Breastfeeding duration is months of any breastfeeding.
Data
We combine multiple waves of the Nepal Demographic and Health Surveys (NDHS, 1996–2022) with information on the timing of the reform. We study completed fertility, birth spacing, and breastfeeding duration, along with child health investments like vaccinations and early‑life mortality. The unit of analysis is the family, with a focus on whether the firstborn is a girl or a boy. This firstborn sex contrast provides a simple and transparent way to benchmark son‑biased fertility behavior in the population.
Research design
Families with a firstborn girl (FBG) historically had stronger incentives to keep trying for a son. Consistent with prior work and my data, first births show no evidence of sex selection; it begins at second births, once the first child’s sex is known. This supports using firstborn sex as a simple, quasi-random contrast for benchmarking son-biased behavior. Therefore, we compare children born in firstborn‑girl families to firstborn‑boy families before and after the 2002 reform. This difference‑in‑differences style comparison isolates changes that are specifically tied to the incentives created by son preference interacting with abortion access.

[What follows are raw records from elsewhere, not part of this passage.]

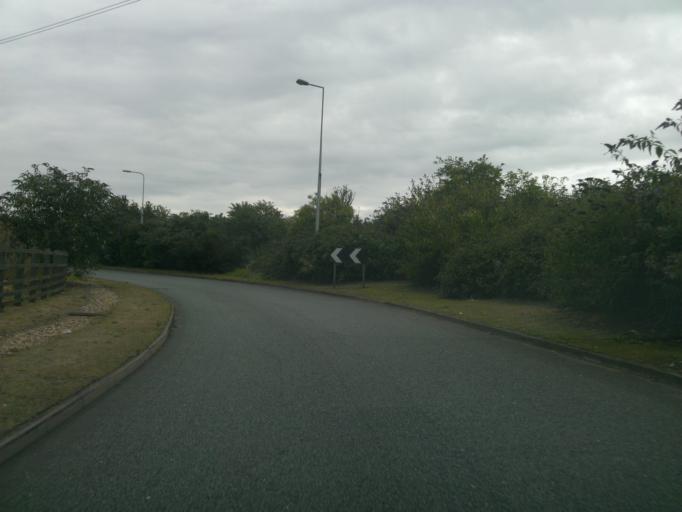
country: GB
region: England
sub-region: Kent
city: West Thurrock
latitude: 51.4893
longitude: 0.2689
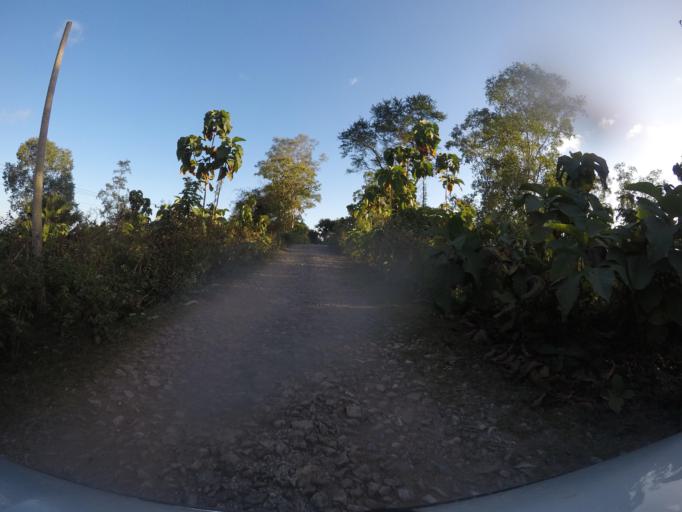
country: TL
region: Baucau
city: Venilale
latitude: -8.7184
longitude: 126.7122
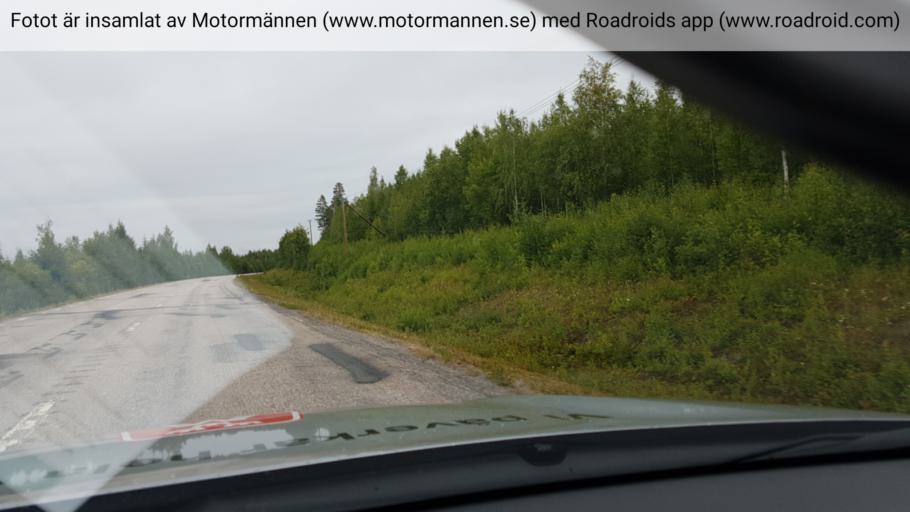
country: SE
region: Norrbotten
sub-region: Alvsbyns Kommun
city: AElvsbyn
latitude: 66.1768
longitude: 20.8781
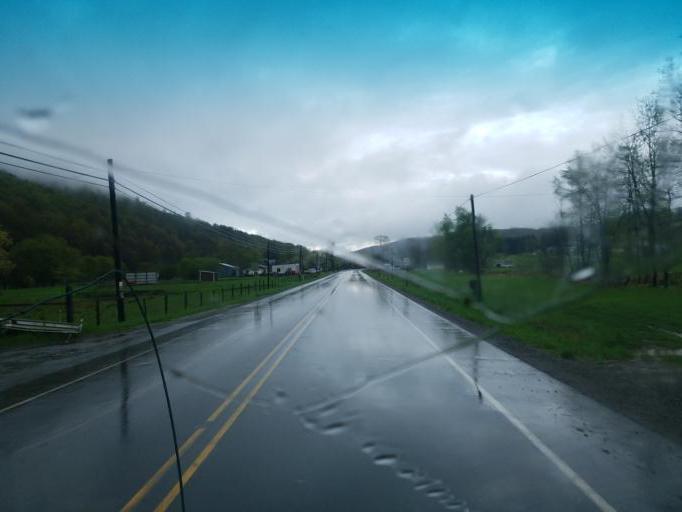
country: US
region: Pennsylvania
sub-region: Tioga County
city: Westfield
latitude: 41.9346
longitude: -77.6372
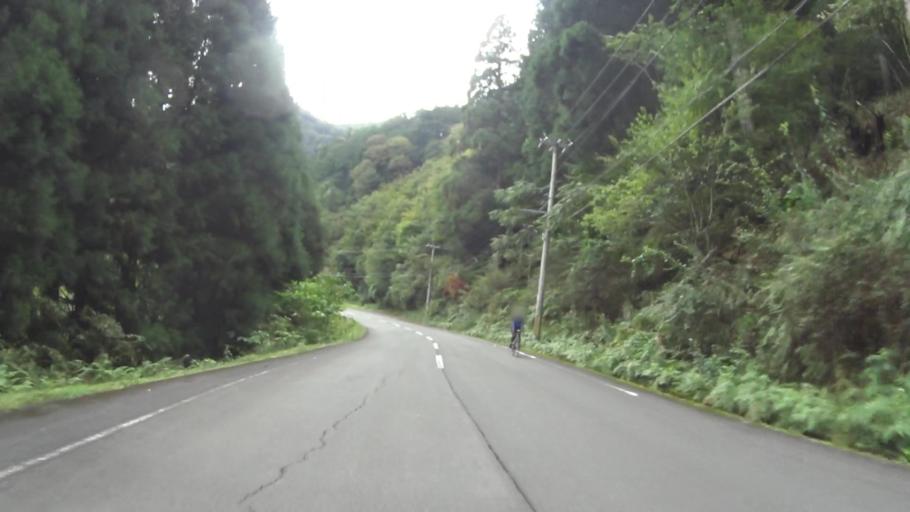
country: JP
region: Fukui
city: Obama
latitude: 35.3174
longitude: 135.6507
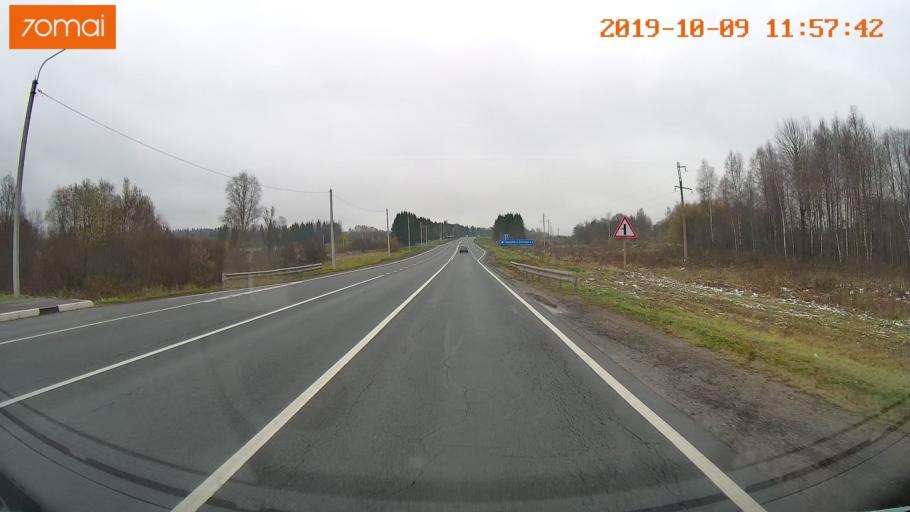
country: RU
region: Vologda
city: Gryazovets
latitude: 58.7287
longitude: 40.2941
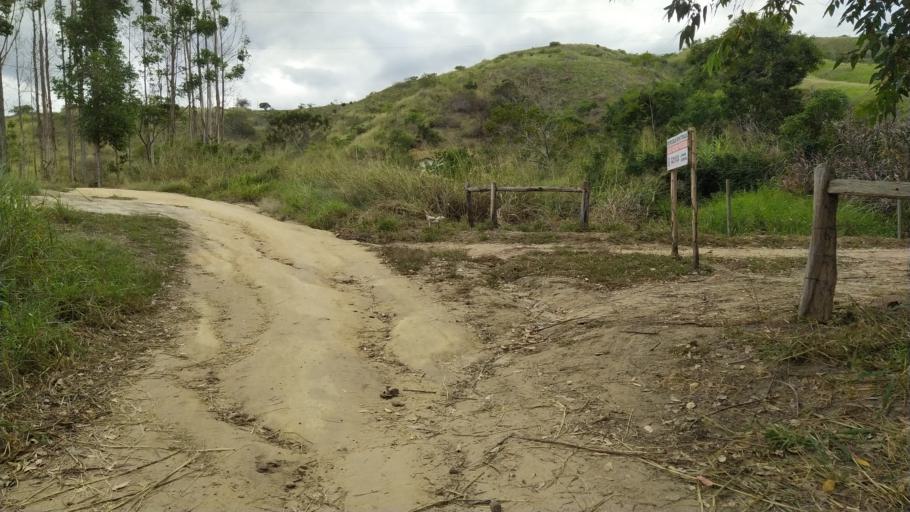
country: BR
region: Minas Gerais
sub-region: Almenara
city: Almenara
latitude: -16.6293
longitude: -40.4575
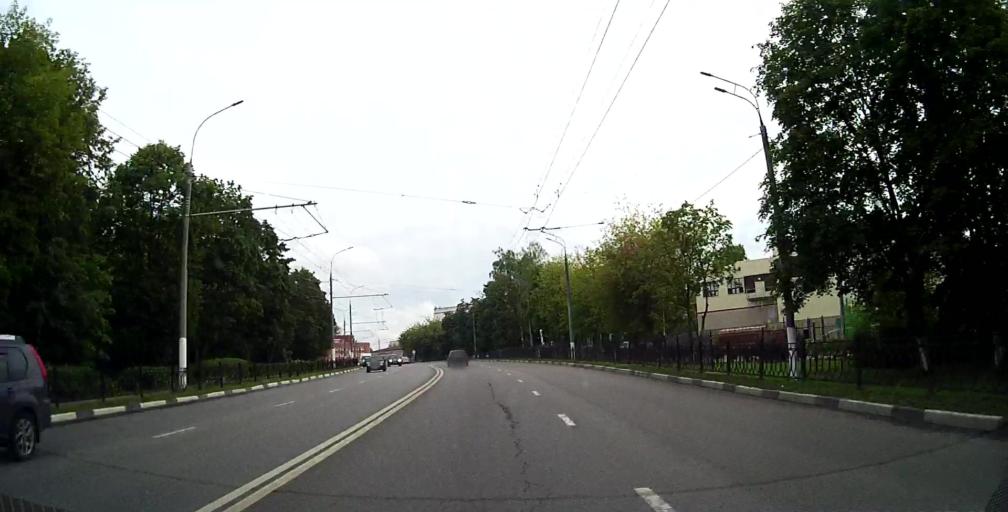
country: RU
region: Moskovskaya
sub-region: Podol'skiy Rayon
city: Podol'sk
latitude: 55.4225
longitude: 37.5665
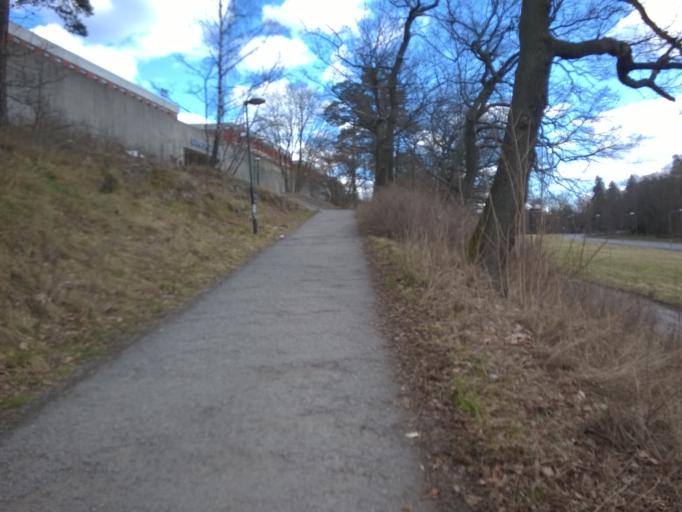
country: SE
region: Stockholm
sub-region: Norrtalje Kommun
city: Bergshamra
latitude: 59.3696
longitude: 18.0618
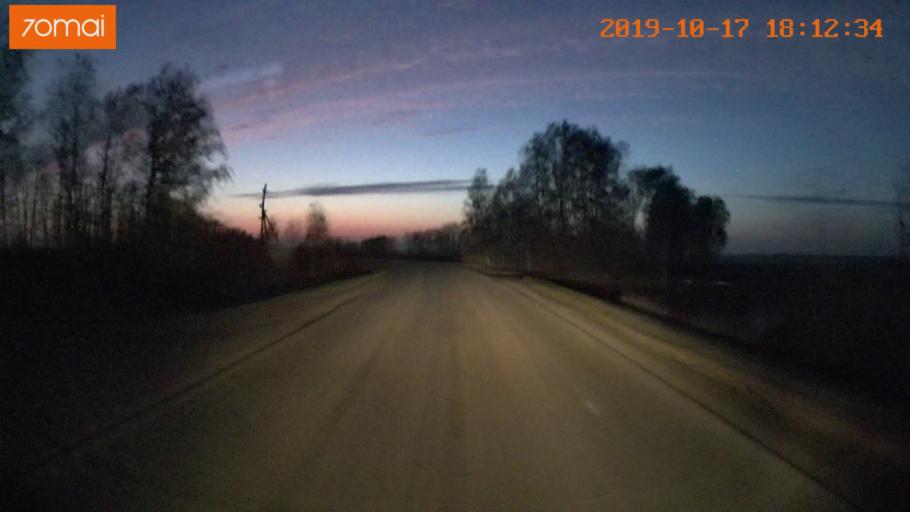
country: RU
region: Tula
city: Kurkino
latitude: 53.4120
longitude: 38.6086
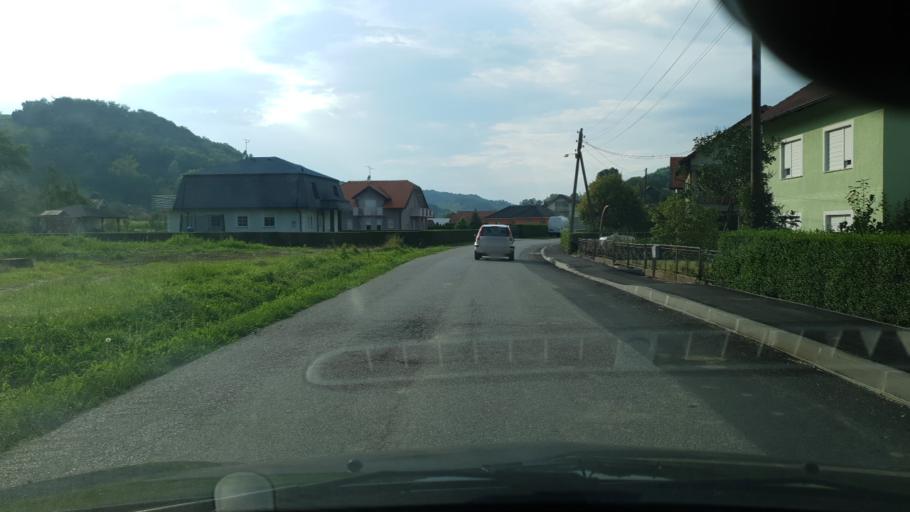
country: HR
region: Krapinsko-Zagorska
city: Zabok
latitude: 46.0815
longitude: 15.8952
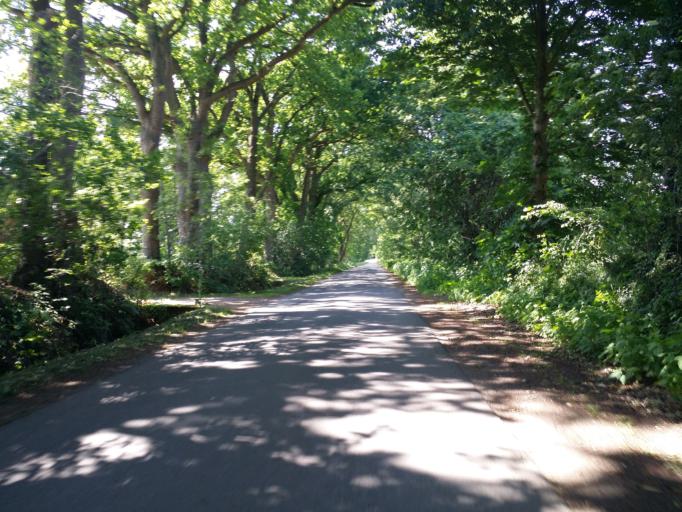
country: DE
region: Lower Saxony
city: Rastede
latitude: 53.2104
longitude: 8.2606
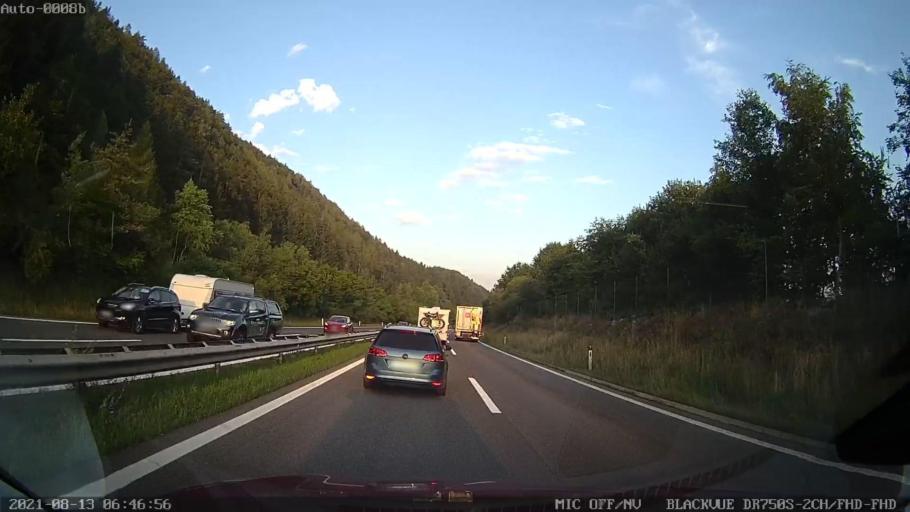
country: AT
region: Carinthia
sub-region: Politischer Bezirk Villach Land
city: Wernberg
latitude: 46.5911
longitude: 13.9695
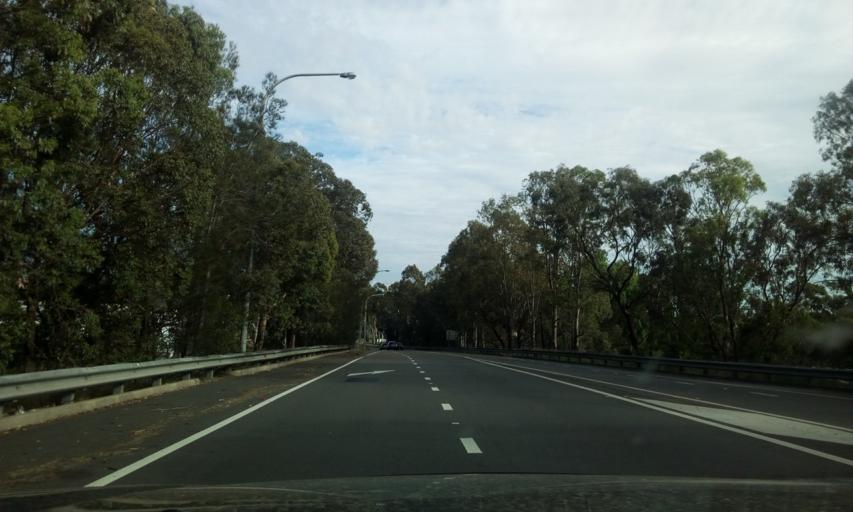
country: AU
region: New South Wales
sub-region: Bankstown
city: Milperra
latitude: -33.9409
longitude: 150.9416
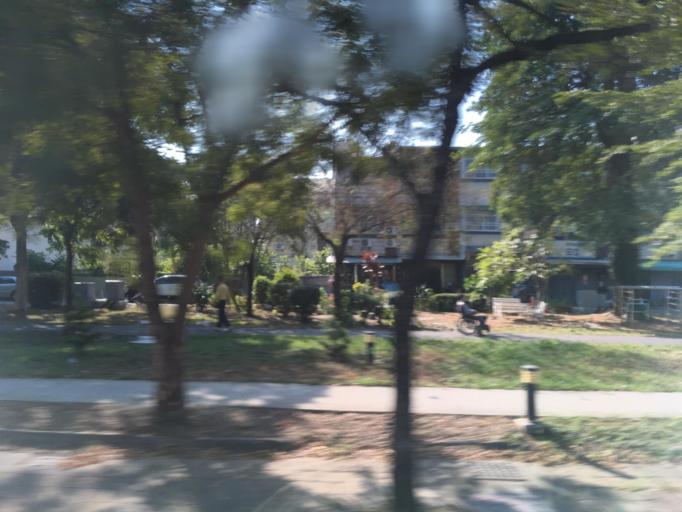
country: TW
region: Taiwan
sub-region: Chiayi
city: Jiayi Shi
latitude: 23.4947
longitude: 120.4405
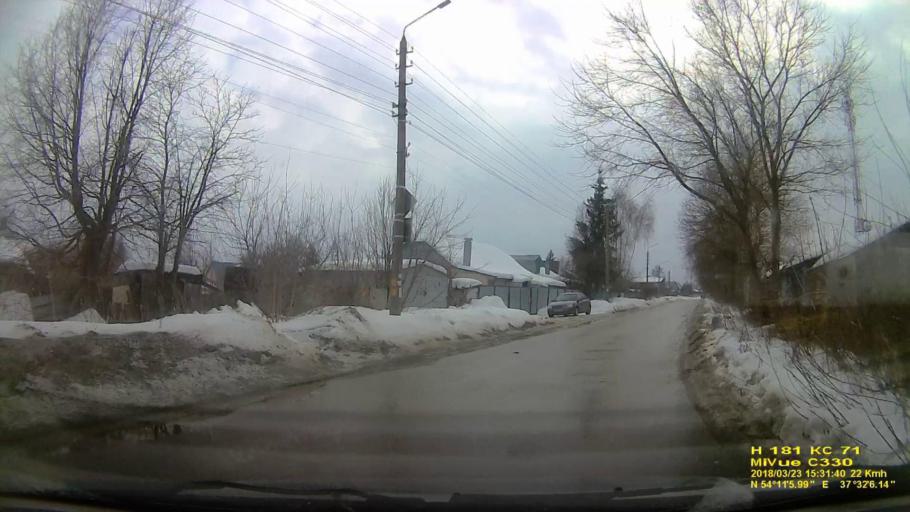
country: RU
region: Tula
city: Kosaya Gora
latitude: 54.1850
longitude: 37.5349
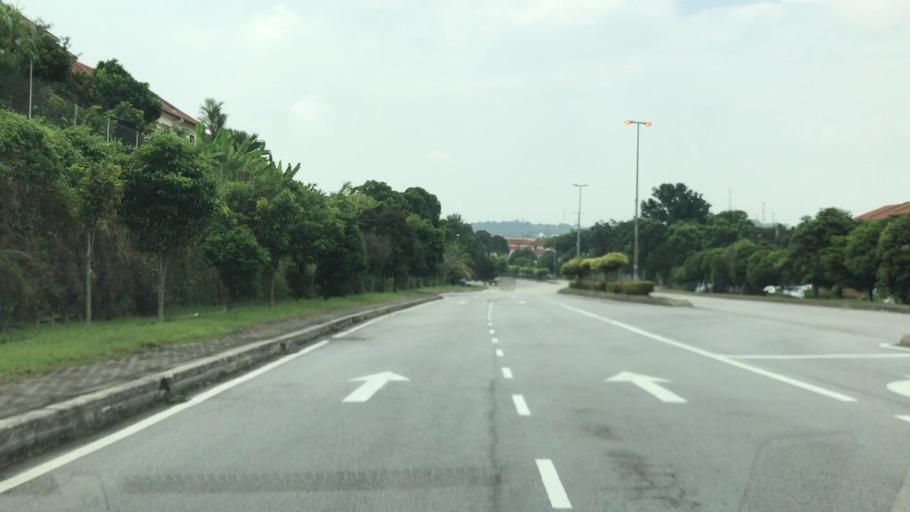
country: MY
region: Putrajaya
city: Putrajaya
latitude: 2.9874
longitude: 101.6654
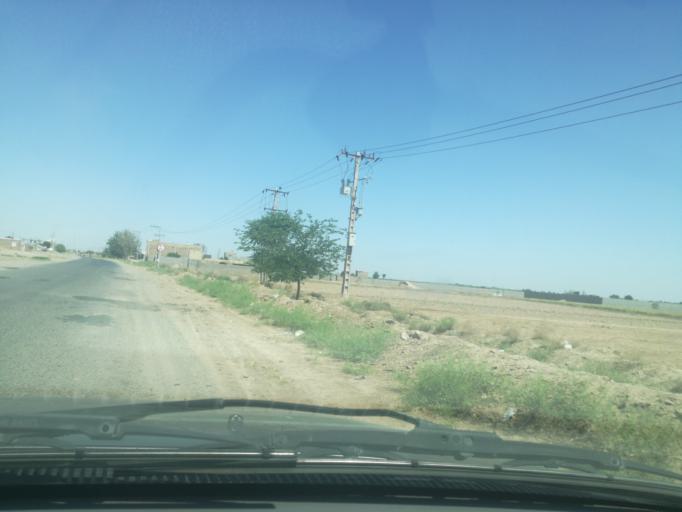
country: IR
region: Razavi Khorasan
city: Sarakhs
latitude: 36.5620
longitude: 61.1475
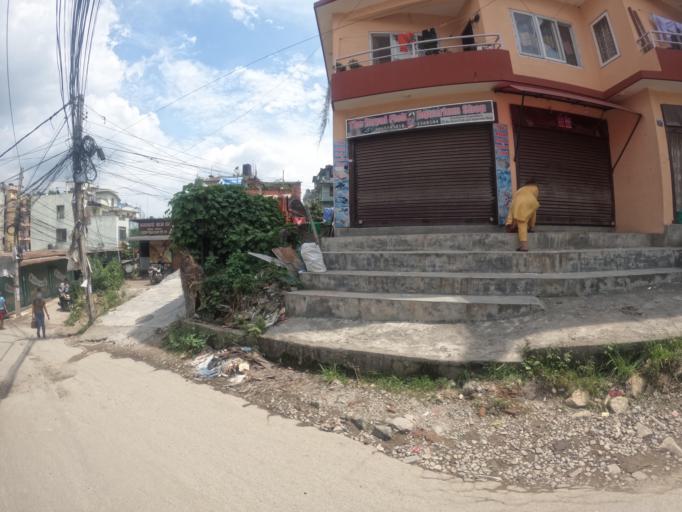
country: NP
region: Central Region
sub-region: Bagmati Zone
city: Patan
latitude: 27.6762
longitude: 85.3659
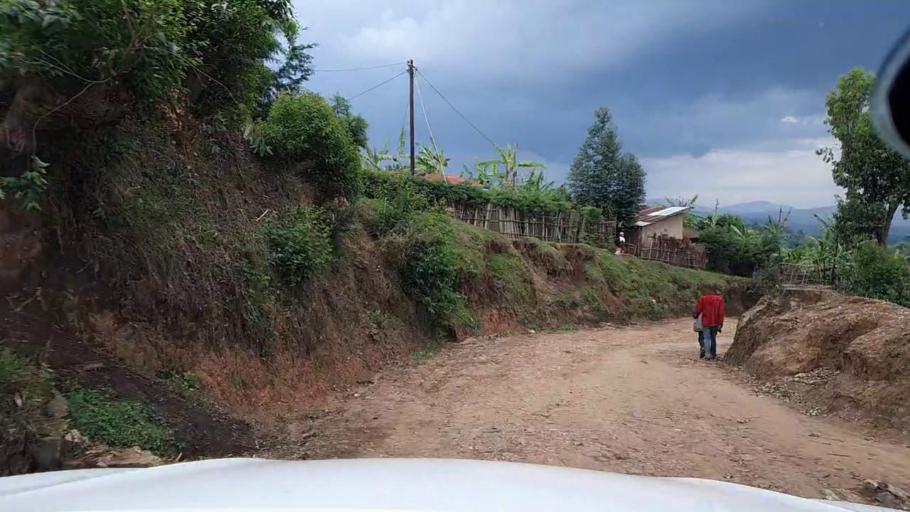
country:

We also examine event time around legalization and show that trends were parallel pre‑reform.
What we find
- Fertility adjusts: Legalization substantially reduced son‑biased stopping. The pre‑reform gap in completed family size between firstborn‑girl and firstborn‑boy families falls from 0.257 to 0.100 (a decline of 0.157 births per family), closing roughly three-fifths of the pre-reform disparity.
- Breastfeeding gaps close from the girls’ side: Before legalization, girls were weaned 1.7 months earlier than boys in families with a firstborn girl. After legalization, girl–boy breastfeeding gap drops, closing almost 96% of the pre-reform gap. Deconstructing this further shows that the gender gap narrows mainly because girls get more, and not because boys get less.
- Limited change in other inputs: We find small and imprecise effects on vaccinations and on child mortality. These inputs were less directly linked to the fertility‑timing channel that legalization affected.

Why this pattern makes sense
Before 2002, when abortion was not a safe or legal option, parents who wanted another birth soon had one effective lever: shorten breastfeeding to hasten the return of fertility. Once abortion became available at low legal risk and financial cost, families could avoid or postpone a pregnancy without sacrificing breastfeeding. The incentives that previously pushed parents to wean daughters earlier weakened. That channel is asymmetric, so the gap closes because girls’ breastfeeding increases.
External validity and limits
Nepal’s reform occurred in a lower‑income context with pronounced son preference. The mechanisms likely extend to similar settings where breastfeeding is a key spacing tool and where sex‑selective fertility behavior exists. At the same time, health systems, legal access, and social norms vary, so the size of effects will differ across contexts. The analysis focuses on average effects and cannot observe private costs or stigma that some households may still face when seeking abortion services.
What this means for policy in South Asia and beyond
First, abortion legalization is not only about reducing unsafe procedures. It also affects how parents plan families and allocate time‑intensive care. In places with strong son preference, improving access to safe, legal abortion can reduce the need for fertility‑driven compromises that disadvantage daughters. Second, legal abortion moves choices tightly linked to fertility timing; it does not automatically raise all child investments. Complementary policies may be needed to shift vaccination or survival where other constraints bind.
Bottom line
Legal access to abortion in Nepal reduced son‑biased fertility stopping and closed much of the gender gap in breastfeeding by raising breastfeeding for girls. These concentrated but meaningful shifts suggest that giving families a safe way to say “not yet” can bend intrahousehold choices toward greater equity without large changes in other health inputs.